Hypophosphatemia is a frequent finding in ICU patients. It may be caused by redistribution of phosphate, gastrointestinal loss or renal phosphate loss.1 The serum phosphate level in the body represents 1% of total body phosphate, the remainder being found in bone (85%) and intracellularly (14%).9 The level required to avoid the potentially deleterious effects of phosphate depletion in ICU patients is currently not known. However, there is evidence to suggest that hypophosphatemia is associated with a number of deleterious effects such as respiratory and cardiac failure, rhabdomyolysis, neuropathy, thrombocytopenia and difficult weaning from mechanical ventilation.1-4 The trigger to start phosphate replacement varies widely between institutions. In most ICUs, replacement will be initiated if serum phosphate is < 0.60 mmol/l; fewer than 10% of ICUs allow serum phosphate levels to drop below 0.3 mmol/l.10 The latter is close to the cut-off level of 0.4 mmol/l that is associated with a progressive increase in ICU mortality.5 Indeed, even in our study with a limited number of patients, lower phosphate levels were borderline correlated with survival (p = 0.08). Without implying a causal relationship, and lacking evidence to the contrary, it appears to be prudent to maintain phosphate levels at least above 0.4 mmol/l. It is well recognized that a larger number of observations will be needed to improve the power of evidence.
Our study has some limitations. The 06.00 hrs. phosphate levels measured in these patients are a composite result of Na-K-P infusion the day before and the combined effect of redistribution of phosphate and ongoing renal phosphate and potassium loss. As blood samples were not taken immediately after the completion of infusion, we have no knowledge of the peak of phosphate and potassium levels and thus cannot reliably exclude the possibility that the incidence of transient hyperphosphatemia and hyperkalemia may be somewhat higher than we observed in the present study, based on measurements taken on the first morning after phosphate correction.
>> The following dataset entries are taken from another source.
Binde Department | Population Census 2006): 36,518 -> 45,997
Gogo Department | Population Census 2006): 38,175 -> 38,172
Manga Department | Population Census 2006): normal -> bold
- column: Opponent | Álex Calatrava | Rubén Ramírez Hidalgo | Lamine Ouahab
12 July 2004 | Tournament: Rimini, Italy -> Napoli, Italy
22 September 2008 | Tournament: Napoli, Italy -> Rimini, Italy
In a previous study, we observed a post-infusion mean decline in serum phosphate of 0.3 mmol/l for a comparable post-infusion interval, and if we extrapolate this to the present study (see figure 1), we consider the risk of clinically significant hyperphosphatemia or hyperkalemia immediately after infusion to be very low.8 Furthermore, we did not test our algorithm in patients with a serum creatinine > 150 mmol/l. However, since these patients usually retain phosphate rather than excrete it via the urine, the number of patients with a high serum creatinine and hypophosphatemia will probably be small.
The individualised replacement regimen was safe and effective for both mild and severe hypophosphatemic patients. After infusion, all patients with severe hypophosphatemia reached phosphate levels > 0.40 mmol/l. Although 44% of the patients with severe hypophosphatemia did not reach the target serum phosphate of > 0.60 mmol/l, higher phosphate replacement doses are not recommended because of the risk of inducing hyperphosphatemia. We advise to perform repeated daily doses in these patients.
All authors declare no conflict of interest. No funding or financial support was received.